╭─ Document extract
NVlabs/MambaVision

nn.Moudlelist

Closed this issue · 8 comments

Hi, Ali.
Recently, read your paper and code carefully
Thank you for your good architectural design, I want to use it for my research.
In that sense, I have a question, which may seem like a very simple question to you but is a little troubling to me.
I would like to ask you how to call your nn.Moudlelist or where to find your nn.Moudlelist concrete file.
I would appreciate your reply.

Hi @zhuangzexuan , thanks for raising this issue.

If you can please provide more information about how you would like to use this architecture. For example, what features are going to be extracted then I can help.

I assume you intend to use some or all parts of the networks via ModuleList.

In it's most simplistic format, you can add the following as a new file in the same folder that the model is defined and run inference (and other things):

from mamba_vision import *
import torch 

model = mamba_vision_T().cuda().eval()
resolution = 224
input_data = torch.randn((128, 3, resolution, resolution)).cuda()
output = model(input_data)
╰─
╭─ Information
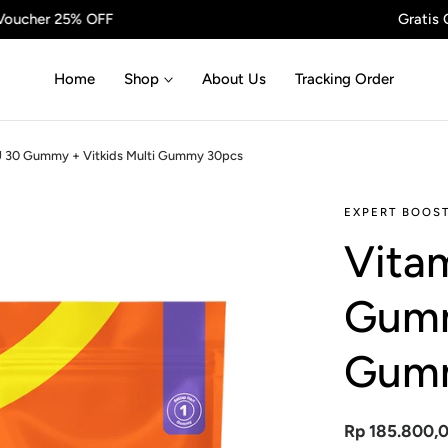
Gratis Ongkir Seluruh Indonesia*
Home
Shop
About Us
Tracking Order
U 30 Gummy + Vitkids Multi Gummy 30pcs
EXPERT BOOS
Vita
Gumm
Gum
Harga
Rp 185.800,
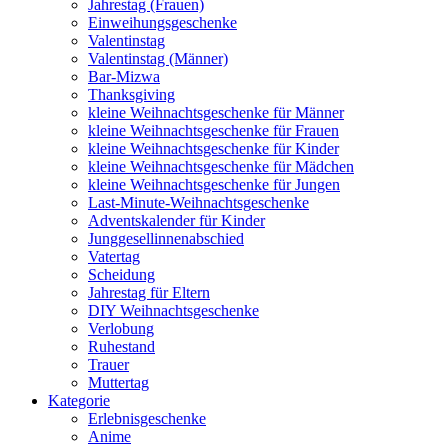
Jahrestag (Frauen)
Einweihungsgeschenke
Valentinstag
Valentinstag (Männer)
Bar-Mizwa
Thanksgiving
kleine Weihnachtsgeschenke für Männer
kleine Weihnachtsgeschenke für Frauen
kleine Weihnachtsgeschenke für Kinder
kleine Weihnachtsgeschenke für Mädchen
kleine Weihnachtsgeschenke für Jungen
Last-Minute-Weihnachtsgeschenke
Adventskalender für Kinder
Junggesellinnenabschied
Vatertag
Scheidung
Jahrestag für Eltern
DIY Weihnachtsgeschenke
Verlobung
Ruhestand
Trauer
Muttertag
Kategorie
Erlebnisgeschenke
Anime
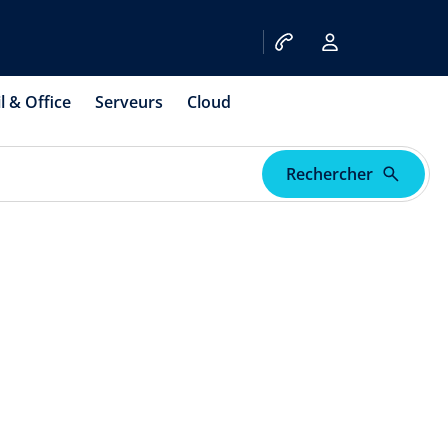
l & Office
Serveurs
Cloud
Rechercher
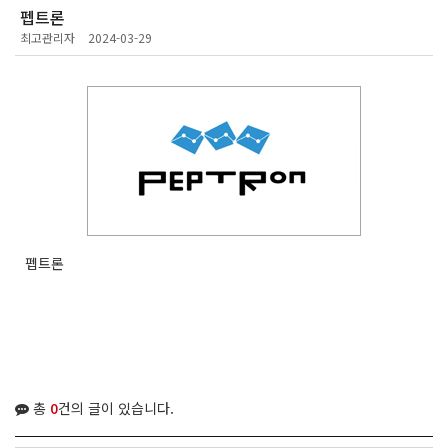
펩트론
최고관리자
2024-03-29
펩트론
총
0
건의 글이 있습니다.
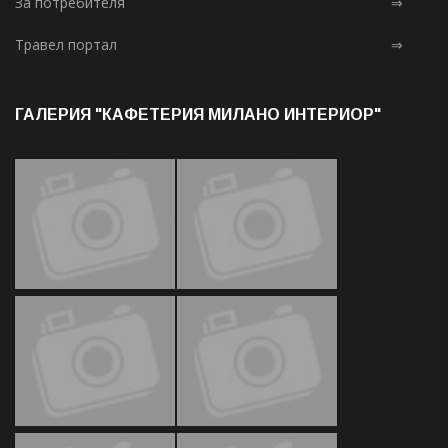
За потребителя
⇒
Травел портал
⇒
ГАЛЕРИЯ "КАФЕТЕРИЯ МИЛАНО ИНТЕРИОР"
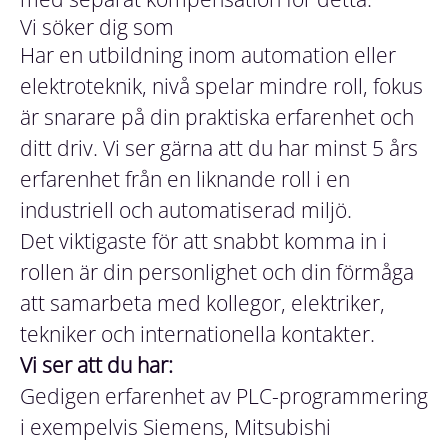
Vi söker dig som
Har en utbildning inom automation eller
elektroteknik, nivå spelar mindre roll, fokus
är snarare på din praktiska erfarenhet och
ditt driv. Vi ser gärna att du har minst 5 års
erfarenhet från en liknande roll i en
industriell och automatiserad miljö.
Det viktigaste för att snabbt komma in i
rollen är din personlighet och din förmåga
att samarbeta med kollegor, elektriker,
tekniker och internationella kontakter.
Vi ser att du har:
Gedigen erfarenhet av PLC-programmering
i exempelvis Siemens, Mitsubishi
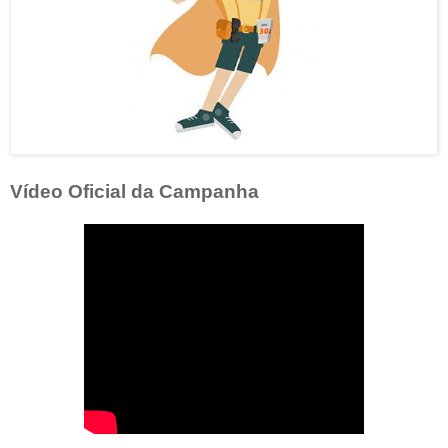
Vídeo Oficial da Campanha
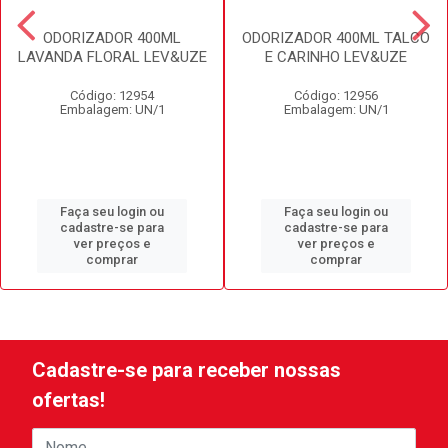
ODORIZADOR 400ML
ODORIZADOR 400ML TALCO
LAVANDA FLORAL LEV&UZE
E CARINHO LEV&UZE
Código: 12954
Código: 12956
Embalagem: UN/1
Embalagem: UN/1
Faça seu login ou
Faça seu login ou
cadastre-se para
cadastre-se para
ver preços e
ver preços e
comprar
comprar
Cadastre-se para receber nossas
ofertas!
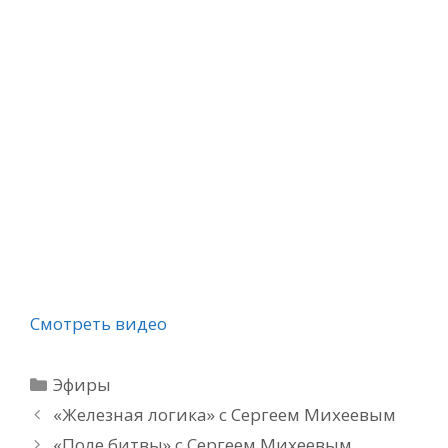
Смотреть видео
Рубрики
Эфиры
«Железная логика» с Сергеем Михеевым
«Поле битвы» с Сергеем Михеевым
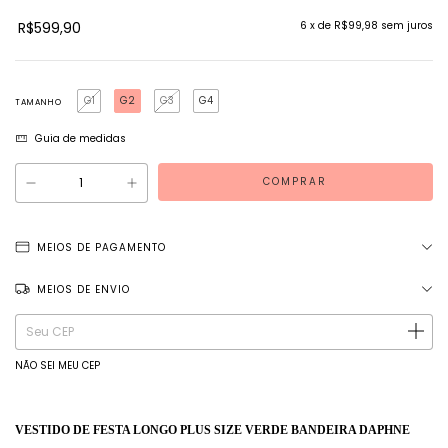
R$599,90
6
x de
R$99,98
sem juros
G1
G2
G3
G4
TAMANHO
Guia de medidas
MEIOS DE PAGAMENTO
MEIOS DE ENVIO
Entregas para o CEP:
ALTERAR CEP
NÃO SEI MEU CEP
VESTIDO DE FESTA LONGO PLUS SIZE VERDE BANDEIRA DAPHNE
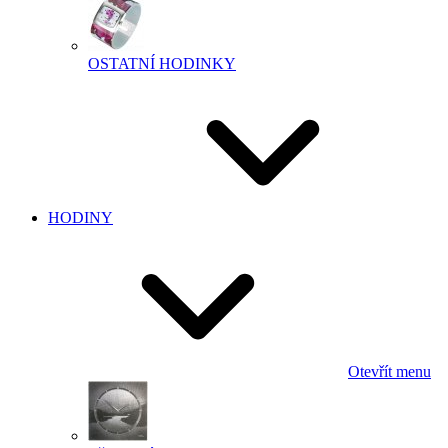
OSTATNÍ HODINKY
HODINY
Otevřít menu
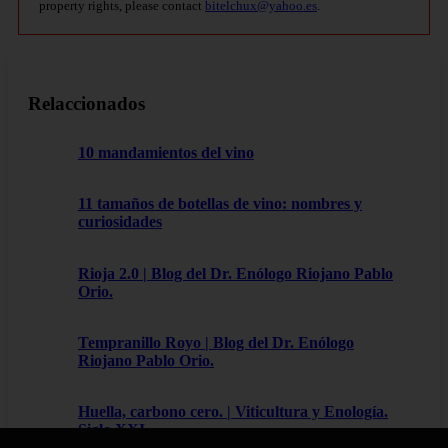
property rights, please contact
bitelchux@yahoo.es
.
Relaccionados
10 mandamientos del vino
11 tamaños de botellas de vino: nombres y
curiosidades
Rioja 2.0 | Blog del Dr. Enólogo Riojano Pablo
Orio.
Tempranillo Royo | Blog del Dr. Enólogo
Riojano Pablo Orio.
Huella, carbono cero. | Viticultura y Enología.
Siglo XXI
╰─
Study questions =
1) Answer these questions from the MambaVision issue thread above, one per line:
(a) What value is assigned to resolution in the code?
(b) Which function is called to build the model?
(c) Where does the reply suggest adding the new file?
2) In the MambaVision issue thread, rewrite more briefly the paragraph that begins "If you can please provide more information", keeping its main facts.
3) Decide whether each statement agrees with the MambaVision issue thread. Answer yes or no and quote the words that decide it.
(a) The issue has been closed.
(b) The code imports from a module named mamba_vision.
(c) The random input tensor has a batch size of 64.

Exercise answers =
1)
(a) 224
(b) mamba_vision_T()
(c) In the same folder where the model is defined.

2) Describe how you plan to use the architecture, such as which features you want to extract, and then I can help.

3)
(a) Yes: "Closed this issue · 8 comments"
(b) Yes: "from mamba_vision import *"
(c) No: "input_data = torch.randn((128, 3, resolution, resolution)).cuda()"